■ **Problem requirements**
Omit all images, then repeat exactly the lines below from the one containing "always_ff @(posedge CLK ) begin" through the one containing "HB1xp67_ASAP7_75t_L g11 ( .A(n_6), .Y(n_11)", both ends included.
[The data — start]
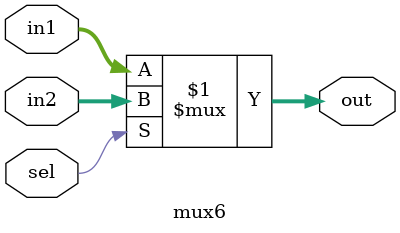
<source format=v>
module mux6(sel,in1,in2,out);
  input sel;
  input [5:0] in1;
  input [5:0] in2;
  output [5:0] out;
  assign out = sel?in2:in1;
endmodule
      
  


</source>
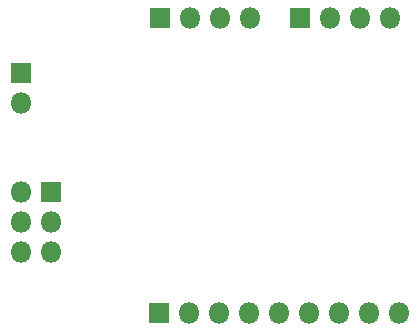
<source format=gbs>
%TF.GenerationSoftware,KiCad,Pcbnew,(5.1.6)-1*%
%TF.CreationDate,2020-07-20T22:25:38-05:00*%
%TF.ProjectId,Project 3 - BACEE_2_layer,50726f6a-6563-4742-9033-202d20424143,1*%
%TF.SameCoordinates,Original*%
%TF.FileFunction,Soldermask,Bot*%
%TF.FilePolarity,Negative*%
%FSLAX46Y46*%
G04 Gerber Fmt 4.6, Leading zero omitted, Abs format (unit mm)*
G04 Created by KiCad (PCBNEW (5.1.6)-1) date 2020-07-20 22:25:38*
%MOMM*%
%LPD*%
G01*
G04 APERTURE LIST*
%ADD10R,1.800000X1.800000*%
%ADD11O,1.800000X1.800000*%
G04 APERTURE END LIST*
D10*
%TO.C,BT1*%
X54610000Y-95758000D03*
D11*
X54610000Y-98298000D03*
%TD*%
D10*
%TO.C,J1*%
X66294000Y-116078000D03*
D11*
X68834000Y-116078000D03*
X71374000Y-116078000D03*
X73914000Y-116078000D03*
X76454000Y-116078000D03*
X78994000Y-116078000D03*
X81534000Y-116078000D03*
X84074000Y-116078000D03*
X86614000Y-116078000D03*
%TD*%
%TO.C,Serial*%
X74041000Y-91059000D03*
X71501000Y-91059000D03*
X68961000Y-91059000D03*
D10*
X66421000Y-91059000D03*
%TD*%
%TO.C,J3*%
X57150000Y-105791000D03*
D11*
X54610000Y-105791000D03*
X57150000Y-108331000D03*
X54610000Y-108331000D03*
X57150000Y-110871000D03*
X54610000Y-110871000D03*
%TD*%
D10*
%TO.C,J4*%
X78232000Y-91059000D03*
D11*
X80772000Y-91059000D03*
X83312000Y-91059000D03*
X85852000Y-91059000D03*
%TD*%
M02*

</source>
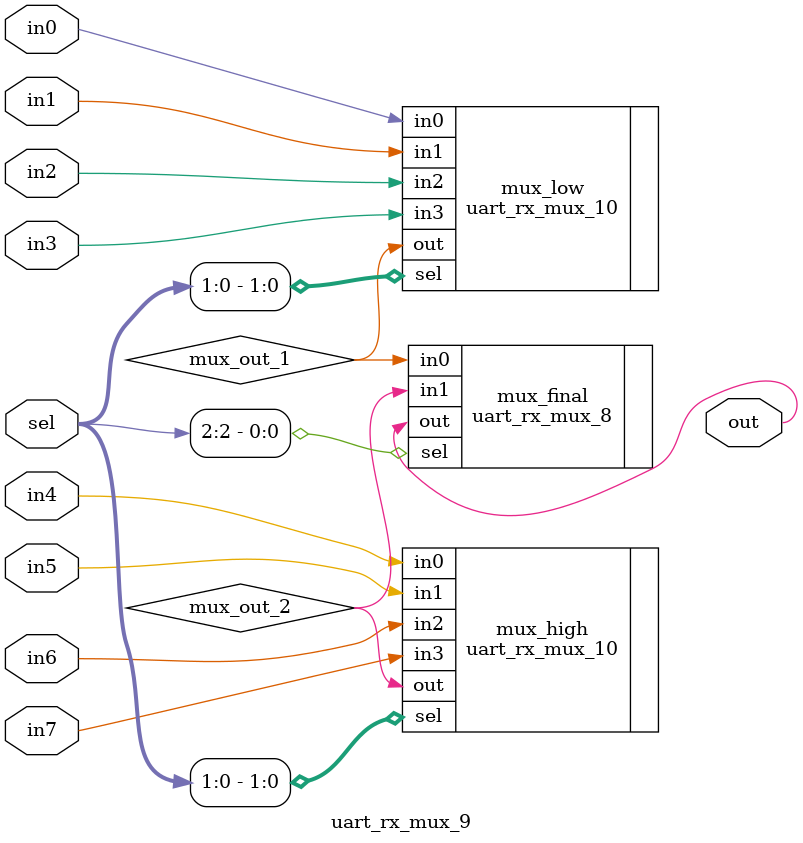
<source format=sv>
module uart_rx_mux_9 #(parameter WIDTH = 1) (
  input  logic [2:0] sel,
  input  logic [WIDTH-1:0] in0, in1, in2, in3, in4, in5, in6, in7,
  output logic [WIDTH-1:0] out
);
  logic [WIDTH-1:0] mux_out_1, mux_out_2;

  uart_rx_mux_10 #(WIDTH) mux_low (
    .sel(sel[1:0]),
    .in0(in0),
    .in1(in1),
    .in2(in2),
    .in3(in3),
    .out(mux_out_1)
  );

  uart_rx_mux_10 #(WIDTH) mux_high (
    .sel(sel[1:0]),
    .in0(in4),
    .in1(in5),
    .in2(in6),
    .in3(in7),
    .out(mux_out_2)
  );

  uart_rx_mux_8 #(WIDTH) mux_final (
    .sel(sel[2]),
    .in0(mux_out_1),
    .in1(mux_out_2),
    .out(out)
  );
endmodule
</source>
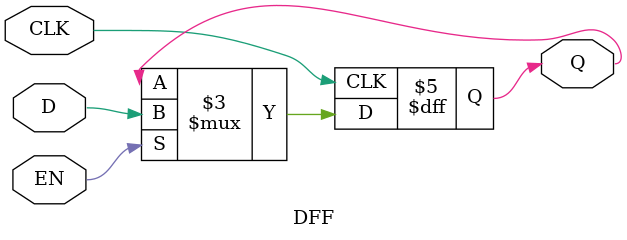
<source format=v>


module DFF(Q, D, CLK, EN);

	output reg Q;
	input D, CLK, EN;

	initial begin 
		Q = 1'b0; 
	end

	always @(posedge CLK) begin
      if(EN)
			Q <= D;
	end	
	
endmodule




</source>
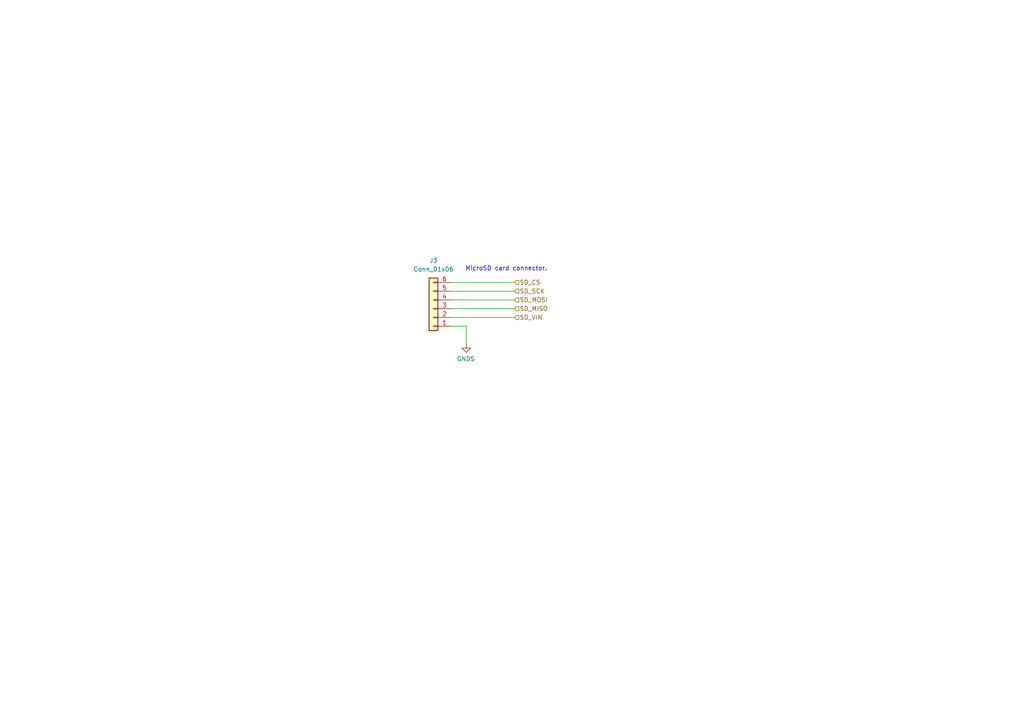
<source format=kicad_sch>
(kicad_sch (version 20211123) (generator eeschema)

  (uuid 42a91717-a2fd-4148-b1a2-0521559d8a1e)

  (paper "A4")

  


  (wire (pts (xy 130.81 94.615) (xy 135.255 94.615))
    (stroke (width 0) (type default) (color 0 0 0 0))
    (uuid 2c386082-f365-4eb4-84cf-874bbb1d0887)
  )
  (wire (pts (xy 149.225 81.915) (xy 130.81 81.915))
    (stroke (width 0) (type default) (color 0 0 0 0))
    (uuid 45e5818b-98f9-42c3-9cfb-271b9503dc2a)
  )
  (wire (pts (xy 149.225 86.995) (xy 130.81 86.995))
    (stroke (width 0) (type default) (color 0 0 0 0))
    (uuid 65968c09-3762-4e48-b044-e8600d90a937)
  )
  (wire (pts (xy 149.225 89.535) (xy 130.81 89.535))
    (stroke (width 0) (type default) (color 0 0 0 0))
    (uuid 8d5a6b02-5148-4f0d-b74a-a3d7f14d81a6)
  )
  (wire (pts (xy 135.255 94.615) (xy 135.255 99.695))
    (stroke (width 0) (type default) (color 0 0 0 0))
    (uuid bd537fe5-0fa2-474b-b036-201a8cd58bff)
  )
  (wire (pts (xy 149.225 84.455) (xy 130.81 84.455))
    (stroke (width 0) (type default) (color 0 0 0 0))
    (uuid d343423c-8845-4aea-b789-6de8e40934dd)
  )
  (wire (pts (xy 149.225 92.075) (xy 130.81 92.075))
    (stroke (width 0) (type default) (color 0 0 0 0))
    (uuid dd41aad7-3a6d-444b-a2ee-bde6a312134d)
  )

  (text "MicroSD card connector.\n" (at 158.75 78.74 180)
    (effects (font (size 1.27 1.27)) (justify right bottom))
    (uuid 94a3356f-a6c6-4d54-8062-a13c2ff6cf3c)
  )

  (hierarchical_label "SD_VIN" (shape input) (at 149.225 92.075 0)
    (effects (font (size 1.27 1.27)) (justify left))
    (uuid 325bbaf2-d3e8-4f27-8480-39d5226e0bf8)
  )
  (hierarchical_label "SD_MOSI" (shape input) (at 149.225 86.995 0)
    (effects (font (size 1.27 1.27)) (justify left))
    (uuid 402ffef1-f874-448d-9713-f1e4ac36b7ee)
  )
  (hierarchical_label "SD_CS" (shape input) (at 149.225 81.915 0)
    (effects (font (size 1.27 1.27)) (justify left))
    (uuid a97a0682-837d-4f04-9dae-fe3cc74fe942)
  )
  (hierarchical_label "SD_SCK" (shape input) (at 149.225 84.455 0)
    (effects (font (size 1.27 1.27)) (justify left))
    (uuid f03fb4ba-8ce0-4f47-9c2a-82241111a3c3)
  )
  (hierarchical_label "SD_MISO" (shape input) (at 149.225 89.535 0)
    (effects (font (size 1.27 1.27)) (justify left))
    (uuid fc6e763f-75d3-422f-ba03-c20880863b43)
  )

  (symbol (lib_id "power:GNDS") (at 135.255 99.695 0) (mirror y) (unit 1)
    (in_bom yes) (on_board yes)
    (uuid 30bbb9d6-605e-4200-8ccb-d7b5ec008bc2)
    (property "Reference" "#PWR0113" (id 0) (at 135.255 106.045 0)
      (effects (font (size 1.27 1.27)) hide)
    )
    (property "Value" "GNDS" (id 1) (at 135.128 104.0892 0))
    (property "Footprint" "" (id 2) (at 135.255 99.695 0)
      (effects (font (size 1.27 1.27)) hide)
    )
    (property "Datasheet" "" (id 3) (at 135.255 99.695 0)
      (effects (font (size 1.27 1.27)) hide)
    )
    (pin "1" (uuid 3505ef71-bb7b-4120-a675-2b65a42de4f5))
  )

  (symbol (lib_id "Connector_Generic:Conn_01x06") (at 125.73 89.535 180) (unit 1)
    (in_bom yes) (on_board yes) (fields_autoplaced)
    (uuid 6a7300ee-6e79-40d6-b10b-d01417e45e41)
    (property "Reference" "J3" (id 0) (at 125.73 75.565 0))
    (property "Value" "Conn_01x06" (id 1) (at 125.73 78.105 0))
    (property "Footprint" "Connector_PinSocket_2.54mm:PinSocket_1x06_P2.54mm_Horizontal" (id 2) (at 125.73 89.535 0)
      (effects (font (size 1.27 1.27)) hide)
    )
    (property "Datasheet" "~" (id 3) (at 125.73 89.535 0)
      (effects (font (size 1.27 1.27)) hide)
    )
    (pin "1" (uuid fb075b02-4d2f-4ff4-9ca6-117772ec0ab7))
    (pin "2" (uuid 57340e0d-6ddf-40e5-94b1-879e9e911f91))
    (pin "3" (uuid 0b6b4ac2-8068-4032-9e5f-9d1c768037b5))
    (pin "4" (uuid d5595780-7ff2-4ac4-bb10-380b74ea508a))
    (pin "5" (uuid 37cb9116-c5db-42bd-a68e-d6bb8feb002c))
    (pin "6" (uuid 577778d1-b549-45c5-8da4-d1abb5ff08d8))
  )
)

</source>
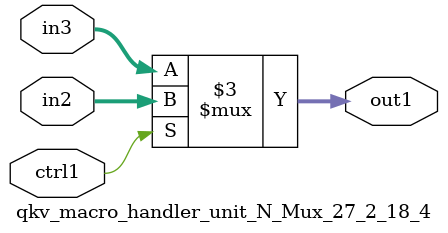
<source format=v>

`timescale 1ps / 1ps


module qkv_macro_handler_unit_N_Mux_27_2_18_4( in3, in2, ctrl1, out1 );

    input [26:0] in3;
    input [26:0] in2;
    input ctrl1;
    output [26:0] out1;
    reg [26:0] out1;

    
    // rtl_process:qkv_macro_handler_unit_N_Mux_27_2_18_4/qkv_macro_handler_unit_N_Mux_27_2_18_4_thread_1
    always @*
      begin : qkv_macro_handler_unit_N_Mux_27_2_18_4_thread_1
        case (ctrl1) 
          1'b1: 
            begin
              out1 = in2;
            end
          default: 
            begin
              out1 = in3;
            end
        endcase
      end

endmodule


</source>
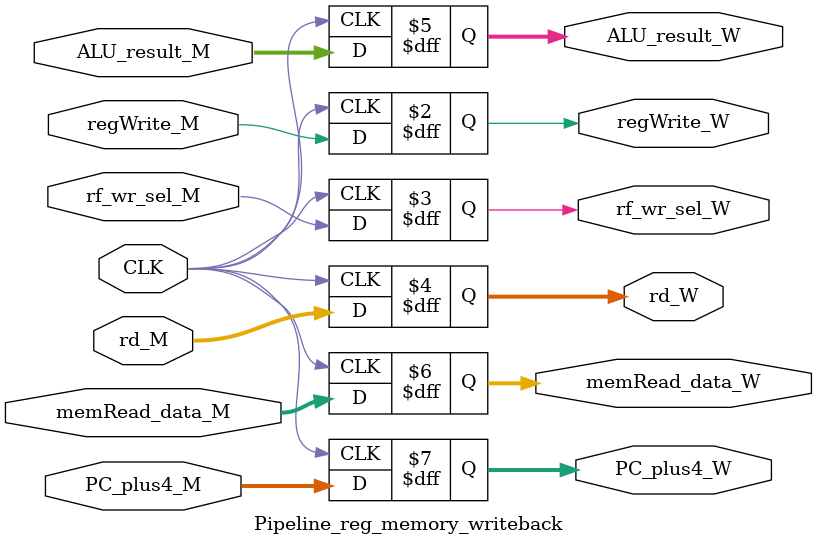
<source format=sv>
`timescale 1ns / 1ps

module Pipeline_reg_memory_writeback(
    input CLK,
    input regWrite_M,
    input rf_wr_sel_M,
    input [4:0] rd_M,
    input [31:0] ALU_result_M,
    input [31:0] memRead_data_M,
    input [31:0] PC_plus4_M,
    output logic regWrite_W,
    output logic rf_wr_sel_W,
    output logic [4:0] rd_W,
    output logic [31:0] ALU_result_W,
    output logic [31:0] memRead_data_W,
    output logic [31:0] PC_plus4_W
    );

    always_ff @(posedge CLK ) begin 
        regWrite_W <= regWrite_M;
        rf_wr_sel_W <= rf_wr_sel_M;
        rd_W <= rd_M;
        ALU_result_W <= ALU_result_M;
        memRead_data_W <= memRead_data_M;
        PC_plus4_W <= PC_plus4_M;
    end
endmodule

</source>
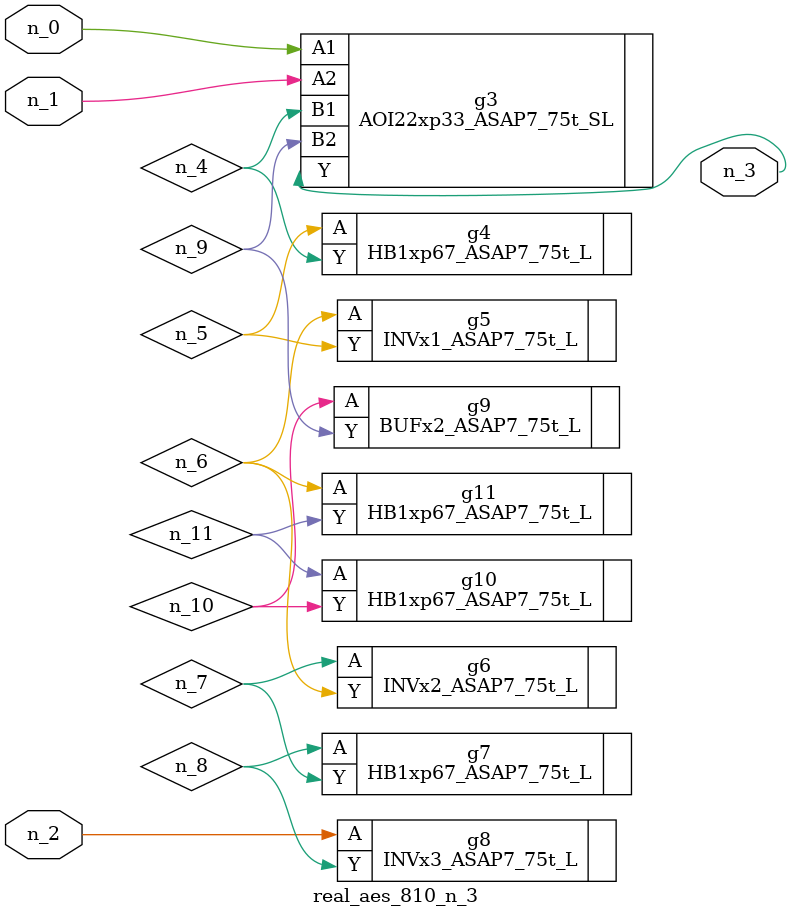
<source format=v>
module real_aes_810_n_3 (n_0, n_2, n_1, n_3);
input n_0;
input n_2;
input n_1;
output n_3;
wire n_4;
wire n_5;
wire n_7;
wire n_9;
wire n_6;
wire n_8;
wire n_10;
wire n_11;
AOI22xp33_ASAP7_75t_SL g3 ( .A1(n_0), .A2(n_1), .B1(n_4), .B2(n_9), .Y(n_3) );
INVx3_ASAP7_75t_L g8 ( .A(n_2), .Y(n_8) );
HB1xp67_ASAP7_75t_L g4 ( .A(n_5), .Y(n_4) );
INVx1_ASAP7_75t_L g5 ( .A(n_6), .Y(n_5) );
HB1xp67_ASAP7_75t_L g11 ( .A(n_6), .Y(n_11) );
INVx2_ASAP7_75t_L g6 ( .A(n_7), .Y(n_6) );
HB1xp67_ASAP7_75t_L g7 ( .A(n_8), .Y(n_7) );
BUFx2_ASAP7_75t_L g9 ( .A(n_10), .Y(n_9) );
HB1xp67_ASAP7_75t_L g10 ( .A(n_11), .Y(n_10) );
endmodule
</source>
[The data — finish]
■ **Exercise result**
    always_ff @(posedge CLK ) begin 
        regWrite_W <= regWrite_M;
        rf_wr_sel_W <= rf_wr_sel_M;
        rd_W <= rd_M;
        ALU_result_W <= ALU_result_M;
        memRead_data_W <= memRead_data_M;
        PC_plus4_W <= PC_plus4_M;
    end
endmodule

</source>
<source format=v>
module real_aes_810_n_3 (n_0, n_2, n_1, n_3);
input n_0;
input n_2;
input n_1;
output n_3;
wire n_4;
wire n_5;
wire n_7;
wire n_9;
wire n_6;
wire n_8;
wire n_10;
wire n_11;
AOI22xp33_ASAP7_75t_SL g3 ( .A1(n_0), .A2(n_1), .B1(n_4), .B2(n_9), .Y(n_3) );
INVx3_ASAP7_75t_L g8 ( .A(n_2), .Y(n_8) );
HB1xp67_ASAP7_75t_L g4 ( .A(n_5), .Y(n_4) );
INVx1_ASAP7_75t_L g5 ( .A(n_6), .Y(n_5) );
HB1xp67_ASAP7_75t_L g11 ( .A(n_6), .Y(n_11) );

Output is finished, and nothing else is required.